Petra Diamonds (PDL) H1 2026 earnings summary
Event summary combining transcript, slides, and related documents.
H1 2026 earnings summary
3 Mar, 2026Executive summary
Transitioned to a leaner business model after divesting non-core assets, focusing on two capital-optimized mines and successfully refinancing debt, raising $25 million via a rights issue.
Revenue declined to $100 million (H1 FY 2025: $115 million), mainly due to tender timing, inventory build-up, and weaker diamond market conditions.
Adjusted EBITDA rose to $26 million from $15 million year-over-year, driven by cost reductions and improved product mix.
Net loss after tax widened to $190 million, impacted by significant impairment charges at Cullinan ($106 million) and Finsch ($51 million).
Operational delivery improved, with both mines adapting to new shift patterns, higher carat production, and the recovery of a 41.82 carat blue diamond at Cullinan.
Financial highlights
Revenue for H1 FY 2026 was $100 million, down 13% year-over-year, with average price per carat at $104.
Adjusted EBITDA increased to $26 million, with margin improving to 26% from 13% year-over-year.
Net loss after tax was $190 million, with basic loss per share at 70 US cents.
Operational free cash outflow was $6 million, compared to a $16 million inflow in the prior year.
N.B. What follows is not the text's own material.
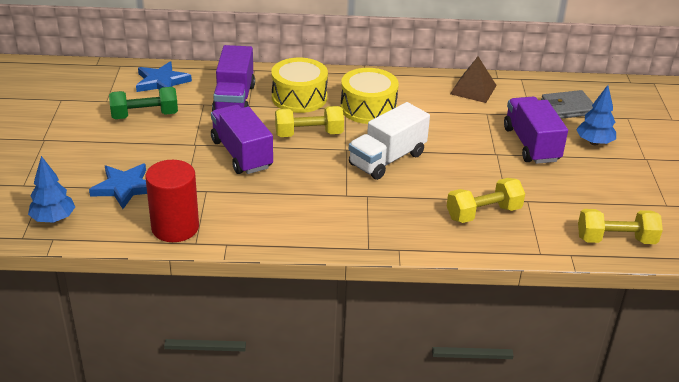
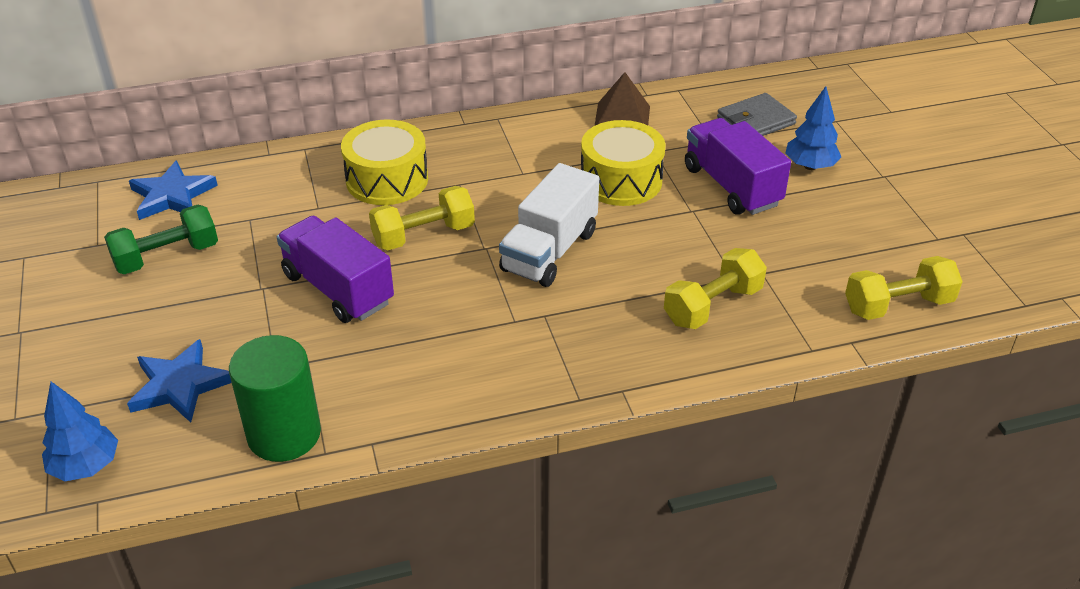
camera: 15 degrees left, 5 degrees up
(175, 227) = (284, 434): red cylinder -> green cylinder
(234, 99) = (293, 202): purple truck -> none
(368, 108) = (491, 177): yellow drum -> yellow drum (621, 180)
Capital expenditure rose to $34 million, with spending weighted to the second half.
Outlook and guidance
Production guidance for FY 2026 remains on track, with focus on safe, reliable operations, margin improvement, and progressing expansion projects at both mines.
Continued emphasis on cost/capex optimization and vigilance on FX fluctuations to offset market and currency headwinds.
Market recovery timing remains uncertain, but potential tailwinds include Indian and Chinese demand and possible reduction in U.S. tariffs on Indian diamonds.